By success I mean eyes on them. I don’t know what the payouts are for a webcomic these days. Especially compared to a job as a full-timer at DC or Marvel. I do know that more and more we see creators going to the creator-owned stuff at Image and Boom and so on and making a ton more off of their work than they do making stories about Batman and Iron Man and so on. But this last week I saw the subscription numbers for what is, to be fair, I think a very popular web comic. And the creator who has put in the last several years of her life making it has worked as hard, possibly harder, than any of the people in the mainstream (and she does mainstream stuff too). But in a comic shop, with that audience, she wouldn’t get the name recognition. But out there with the rest of the world, especially with the underserved audience outside of the mainstream, like kids and women and so on, she’s likely far better known than anyone who would have once been glorified on a Wizard’s Top 10 list each month.

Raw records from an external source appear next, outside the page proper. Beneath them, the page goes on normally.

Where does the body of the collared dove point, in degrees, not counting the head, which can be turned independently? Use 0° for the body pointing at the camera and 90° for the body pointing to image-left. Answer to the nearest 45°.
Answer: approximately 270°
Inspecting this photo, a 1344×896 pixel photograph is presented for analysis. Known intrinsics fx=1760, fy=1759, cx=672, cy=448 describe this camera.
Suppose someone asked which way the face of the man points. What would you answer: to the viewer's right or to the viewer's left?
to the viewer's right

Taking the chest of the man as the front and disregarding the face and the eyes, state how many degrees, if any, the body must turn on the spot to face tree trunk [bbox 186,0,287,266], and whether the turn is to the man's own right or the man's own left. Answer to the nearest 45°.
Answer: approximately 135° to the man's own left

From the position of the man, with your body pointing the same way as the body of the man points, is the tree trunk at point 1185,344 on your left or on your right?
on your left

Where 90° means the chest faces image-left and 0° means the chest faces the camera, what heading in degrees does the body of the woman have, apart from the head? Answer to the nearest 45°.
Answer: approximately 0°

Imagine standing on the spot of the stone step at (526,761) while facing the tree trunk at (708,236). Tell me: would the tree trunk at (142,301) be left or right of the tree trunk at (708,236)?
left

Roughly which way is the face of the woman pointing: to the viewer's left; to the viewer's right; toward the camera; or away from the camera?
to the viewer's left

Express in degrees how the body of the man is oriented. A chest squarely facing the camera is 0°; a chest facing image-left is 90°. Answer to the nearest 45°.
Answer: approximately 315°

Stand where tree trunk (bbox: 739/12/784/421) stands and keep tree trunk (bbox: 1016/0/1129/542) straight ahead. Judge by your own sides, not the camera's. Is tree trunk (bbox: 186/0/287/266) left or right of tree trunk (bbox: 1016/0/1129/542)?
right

And I don’t want to say that one way of creating is any better than the other. I really don’t. I love me some super-hero smack-em-up comics. I love the titular characters from the DC and Marvel pantheons i grew up with. Absolutely. But it seems to me that any time those two companies actually acknowledged this other audience even existing, and made some small attempt at getting their attention, they went about it all wrong. Like horribly so. And mostly it was by trying to market these new art styles and ideas and stories to the same people who had been buying the superhero stuff the whole time. Your average Captain America reader isn’t going to be looking for a Squirrel Girl title by one of the creators of Lumberjanes (I may not be remembering that right). It doesn’t mean that book shouldn’t exist or couldn’t have an audience. I just think it was never pitched correctly to the audience that really would’ve taken to it. Even doing digital through Comixology, I don’t think that’s where the people who want that are looking. And in stores it just gets stuck on the shelves next to Green Lantern and Hulk, so if that audience does wander into a shop and is willing to part with five bucks, they might not even spot it.

So I think the idea that change needs to happen to keep the superhero periodical industry going for another ten or twenty years is completely fair and realistic. And stupidly overdue. But I still don’t see the right people talking about it, taking it seriously, and making any meaningful changes to try to make it happen.

Yet.

But I’ll keep pulling for you, guys.